Genderang kontestasi Pemilihan Kepala Desa (Pilkades) Serentak tahun 2021 sudah ditabuh. Di Kabupaten Flores Timur, NTT ada 118 Desa yang menyelenggarakan hajatan demokrasi di wilayah administrasinya masing-masing.Â
Tak lama lagi masyarakat pemilih ramai-ramai ke TPS. Tensinya sudah mulai terasa hangat. Figur-figur dari kalangan usia muda pun bermunculan. Ya, orang muda semestinya lebih banyak yang mengambil peran dari Desa. Sebab Desa adalah jantung Indonesia.
Memang orang muda diyakini memiliki idealisme yang tinggi, integritas yang kuat, arah pandang yang visioner, daya juang yang tangguh, serta memiliki koneksi dan relasi. Namun bukan berarti golongan tua luput dari hal tersebut. Usia bukan jadi ukuran. Tua atau muda bukan jaminan.

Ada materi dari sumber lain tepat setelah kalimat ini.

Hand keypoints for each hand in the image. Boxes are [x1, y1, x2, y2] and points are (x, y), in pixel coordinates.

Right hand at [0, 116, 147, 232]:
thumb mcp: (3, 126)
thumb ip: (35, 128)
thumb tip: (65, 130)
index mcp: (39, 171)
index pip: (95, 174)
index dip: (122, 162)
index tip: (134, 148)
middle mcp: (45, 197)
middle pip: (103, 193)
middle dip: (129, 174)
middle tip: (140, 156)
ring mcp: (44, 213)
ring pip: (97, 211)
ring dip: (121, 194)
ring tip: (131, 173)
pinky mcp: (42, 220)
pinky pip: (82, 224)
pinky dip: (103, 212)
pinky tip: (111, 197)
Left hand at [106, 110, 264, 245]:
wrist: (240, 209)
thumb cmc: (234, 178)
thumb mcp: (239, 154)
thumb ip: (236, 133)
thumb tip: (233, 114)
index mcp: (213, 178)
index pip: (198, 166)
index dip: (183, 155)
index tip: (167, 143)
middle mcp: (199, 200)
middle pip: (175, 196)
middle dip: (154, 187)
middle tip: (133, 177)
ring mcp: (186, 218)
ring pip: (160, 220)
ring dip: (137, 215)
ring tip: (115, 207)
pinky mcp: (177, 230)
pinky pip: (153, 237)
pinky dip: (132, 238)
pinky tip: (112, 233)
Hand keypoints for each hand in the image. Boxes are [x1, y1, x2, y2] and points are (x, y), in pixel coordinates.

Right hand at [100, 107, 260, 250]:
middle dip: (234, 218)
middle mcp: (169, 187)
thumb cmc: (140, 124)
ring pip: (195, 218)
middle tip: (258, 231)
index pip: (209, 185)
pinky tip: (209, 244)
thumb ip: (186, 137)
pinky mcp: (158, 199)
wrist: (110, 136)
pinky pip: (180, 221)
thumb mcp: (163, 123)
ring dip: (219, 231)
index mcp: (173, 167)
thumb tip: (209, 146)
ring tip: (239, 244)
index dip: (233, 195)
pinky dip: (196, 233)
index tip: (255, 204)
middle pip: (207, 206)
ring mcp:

Kendatipun hanya enam tahun, Pilkades tak ubahnya memilih pasangan hidup. Sebagaimana memilih calon kepala keluarga yang bertanggung jawab. Pilihan yang berlandaskan cinta. Memilih calon pemimpin yang memiliki cinta yang murni dan tulus tanpa ada motivasi gelap.
Lantas, cinta yang murni dan tulus dari seorang pemimpin itu seperti apa? Tidak lain, ia yang rela berkorban demi kepentingan masyarakat banyak. Memiliki visi, misi, dan program kerja yang realistis lagi proporsional sesuai skala prioritas; kebutuhan penting dan genting. Baik pembangunan fisik, maupun non fisik.
Selain memiliki kemampuan menejerial yang baik, mulai dari tahap perencanaan, penganggaran, pelaksanaan, pengawasan, sampai tahap evaluasi, menjadi seorang pemimpin ia mesti memiliki strategi yang mampuni dalam membangun Desa.
Sebagai misal, bila Pendapatan Asli Desa (PAD) yang minim, bahkan kosong melompong di tengah pandemik Covid-19, strategi dan solusi pemecahan masalah seperti apa yang dapat dilakukan oleh seorang pemimpin? Program dan anggaran bidang pemberdayaan dan ekonomi produktif menjadi titik bidik, bukan?
Lain lagi, apa alternatif solutif bila belanja operasional dan insentif RT, RW, Linmas dan Lembaga Kemasyarakatan lainnya yang masih jauh dari kata pantas untuk tidak dibilang kasihan, karena didikte dengan regulasi prioritas penggunaan Dana Desa (DD)? Apa mungkin belanja perjalanan dinas atau konsumsi rapat dapat ditaktisi? Relakah?
Bagaimana caranya bila kesejahteraan guru honorer SD, gedung sekolah, Â atau gereja yang sudah reot, namun tidak dapat dipangkukan dalam APBDes karena tidak sinergis dengan nomenkelatur dan parameter?
Bila demikian, apakah terus menunggu pemerintah daerah dan pemerintah pusat? Dan masih banyak persoalan mendesak lain yang tidak sedikit ditangguhkan oleh karena sistem dan aturan yang jelimet, cenderung kaku dan berubah-ubah.